Он внимательно рассмотрел визитку, ухмыльнулся, вспоминая что-то свое, и синей от наколок рукой засунул золоченую картонку в нагрудный карман рабочего комбинезона. На следующий день он уже в качестве двоюродного брата Фаины восседал перед внимательным взором босса. Круглов просмотрел документы Серебрякова, еще раз изучающее осмотрел заостренные черты лица, татуированные кисти рук, это насквозь пропитанное запахами вонючих, переполненных камер существо -  протеже Фаины Петровны. Конечно же, он понимал, что перед ним обычный зэк, никакого отношения не имеющий к его главному бухгалтеру, но во - первых он не мог отказать Фаине, которая последнее время начинала подавать надежду и оказывать признаки внимания к шефу, во-вторых ему непременно хотелось заглянуть в прошлое своей несравненной и неприступной богини. Может, и не такое оно было безмятежное, как указано в анкетах, или те немногие интимные тайны, что он выведал у своего приятеля Стаса во время дружеских попоек в сауне, было лишь вершиной айсберга загадочной женщины. Стаса Колдина, кстати, он пристроил у себя тоже по просьбе все той же Фаины Рубан, не изменившей фамилии после замужества, а этот факт наводил на размышления. Близких людей к своему кругу людей Круглов обязан был знать от и до.

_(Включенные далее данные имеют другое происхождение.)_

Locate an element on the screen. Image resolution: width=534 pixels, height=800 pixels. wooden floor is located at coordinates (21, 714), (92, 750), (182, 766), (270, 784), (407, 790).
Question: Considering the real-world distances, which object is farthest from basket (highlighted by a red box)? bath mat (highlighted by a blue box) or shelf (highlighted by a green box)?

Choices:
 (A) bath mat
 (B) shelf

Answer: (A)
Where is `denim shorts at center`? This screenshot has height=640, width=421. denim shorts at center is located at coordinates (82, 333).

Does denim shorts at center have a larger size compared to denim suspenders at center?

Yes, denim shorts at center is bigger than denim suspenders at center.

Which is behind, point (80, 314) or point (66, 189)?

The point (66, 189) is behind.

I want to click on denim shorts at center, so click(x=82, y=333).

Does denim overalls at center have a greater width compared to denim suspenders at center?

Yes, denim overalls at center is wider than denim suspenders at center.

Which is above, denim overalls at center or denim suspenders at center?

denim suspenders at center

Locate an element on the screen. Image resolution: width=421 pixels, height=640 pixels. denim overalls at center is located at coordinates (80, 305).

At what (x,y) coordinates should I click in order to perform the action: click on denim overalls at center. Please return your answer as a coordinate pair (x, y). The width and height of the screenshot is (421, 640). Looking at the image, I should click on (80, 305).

-Короче, мне нужен верный, неболтливый человек, – твердо, без предисловий начал Круглов, - с пьянкой и курением придется распрощаться навсегда. Если это тебя устраивает, то с завтрашнего дня принимай новый «Краун», Фаина Петровна сказала, что ты классный шофер, и я ей верю.

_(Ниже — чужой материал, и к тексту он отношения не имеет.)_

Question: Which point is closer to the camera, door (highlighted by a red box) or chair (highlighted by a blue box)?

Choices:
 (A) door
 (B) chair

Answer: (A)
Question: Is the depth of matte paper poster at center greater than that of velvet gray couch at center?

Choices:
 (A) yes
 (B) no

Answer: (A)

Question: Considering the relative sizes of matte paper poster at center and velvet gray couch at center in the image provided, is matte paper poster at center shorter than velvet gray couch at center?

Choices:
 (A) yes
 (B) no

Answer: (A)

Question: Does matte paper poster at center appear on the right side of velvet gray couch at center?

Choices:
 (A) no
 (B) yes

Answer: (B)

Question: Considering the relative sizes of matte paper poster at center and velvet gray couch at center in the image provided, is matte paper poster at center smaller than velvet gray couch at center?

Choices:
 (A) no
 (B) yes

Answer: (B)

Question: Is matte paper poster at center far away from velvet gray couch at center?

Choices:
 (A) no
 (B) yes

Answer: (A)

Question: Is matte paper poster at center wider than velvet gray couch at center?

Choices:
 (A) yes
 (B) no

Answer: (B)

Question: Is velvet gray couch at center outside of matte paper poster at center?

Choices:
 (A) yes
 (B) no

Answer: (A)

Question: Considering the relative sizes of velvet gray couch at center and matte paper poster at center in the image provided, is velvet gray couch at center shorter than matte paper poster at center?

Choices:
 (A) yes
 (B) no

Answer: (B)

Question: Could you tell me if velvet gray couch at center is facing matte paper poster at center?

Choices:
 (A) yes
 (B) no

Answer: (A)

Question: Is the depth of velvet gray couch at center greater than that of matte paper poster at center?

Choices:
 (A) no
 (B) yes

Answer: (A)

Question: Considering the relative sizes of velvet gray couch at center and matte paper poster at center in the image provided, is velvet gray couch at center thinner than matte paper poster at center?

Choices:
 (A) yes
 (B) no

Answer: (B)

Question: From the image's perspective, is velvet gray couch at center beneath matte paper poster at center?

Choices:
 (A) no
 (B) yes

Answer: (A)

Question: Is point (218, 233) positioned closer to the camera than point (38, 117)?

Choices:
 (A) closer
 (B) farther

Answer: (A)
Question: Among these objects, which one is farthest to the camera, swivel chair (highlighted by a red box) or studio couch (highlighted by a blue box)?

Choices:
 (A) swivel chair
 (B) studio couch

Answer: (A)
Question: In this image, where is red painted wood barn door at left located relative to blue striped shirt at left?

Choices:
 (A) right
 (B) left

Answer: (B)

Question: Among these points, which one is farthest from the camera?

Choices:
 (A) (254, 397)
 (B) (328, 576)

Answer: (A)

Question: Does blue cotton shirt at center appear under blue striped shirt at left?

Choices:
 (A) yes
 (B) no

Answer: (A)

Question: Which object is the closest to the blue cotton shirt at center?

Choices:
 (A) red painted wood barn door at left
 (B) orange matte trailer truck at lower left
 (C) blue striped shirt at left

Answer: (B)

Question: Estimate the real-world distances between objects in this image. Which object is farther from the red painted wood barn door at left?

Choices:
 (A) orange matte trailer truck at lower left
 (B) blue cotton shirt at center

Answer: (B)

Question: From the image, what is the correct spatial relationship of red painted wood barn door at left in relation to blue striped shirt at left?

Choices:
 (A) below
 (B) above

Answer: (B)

Паша Серебряков действительно отменно водил любую машину. В лагере он работал в мастерской, где для «кума» собирали по частям из битых иномарок вполне приличные авто. Часть из них уходили на рынок и по поддельным документам колесили по ухабистым дорогам России. Оставшиеся, наиболее привлекательные, с хорошей ходовкой и неубитыми двигателями, «кум» презентовал начальству, да и сам он был «неплохой» ездок, раз в месяц менял себе машину, разбитую вдребезги по пьянке. Павел всегда удивлялся, как это бог бережет такую законченную сволочь, вскоре он по лагерной почте узнал, что «кум» все же влетел в бетонное ограждение своего же коттеджа вместе с двумя такими же лагерными псами. Мертвецкое опьянение на этот раз не помогло ни одному из этих проклятых всеми зэками волков в погонах.
Единственно доброе, что удалось получить Паше за решеткой – это умение хорошо разбираться в машинах и великолепная водительская практика. Когда «кум» раз в полгода устраивал собственное ралли вокруг зоны  на битых «тойотах» и «нисанах», Павел Серебряков не раз получал главный приз – три дня свидания с девочкой из соседнего женского лагеря в маленькой комнатушке с железной панцирной койкой, столом и стулом. Водку и марафет Павел добывал здесь же через охранников за «заработанные» в карты деньги. Руки у него действительно оказались золотые, что при виртуозном раскладе карт, что при работе с двигателем любой марки.
Итак, Павел действительно оправдал надежды своего нового шефа. Он прекрасно водил и разбирался в машине, был опрятен и точен, с водкой он давно завязал, предпочитая государственным суррогатам густой, наваристый чифир из хорошего цейлонского чая, но вот насчет верности…. Через месяц работы Фаина, как - бы между прочим, подсела к нему в машину, когда Павел ожидал Круглова у ворот проходной. Она расспросила о делах, с легкой иронией вспомнила безмятежное детство, призналась, что Павел, был ее первой любовью, на что Серебряков, скосив на Фаину глаза опытного и битого жизнью человека, спросил.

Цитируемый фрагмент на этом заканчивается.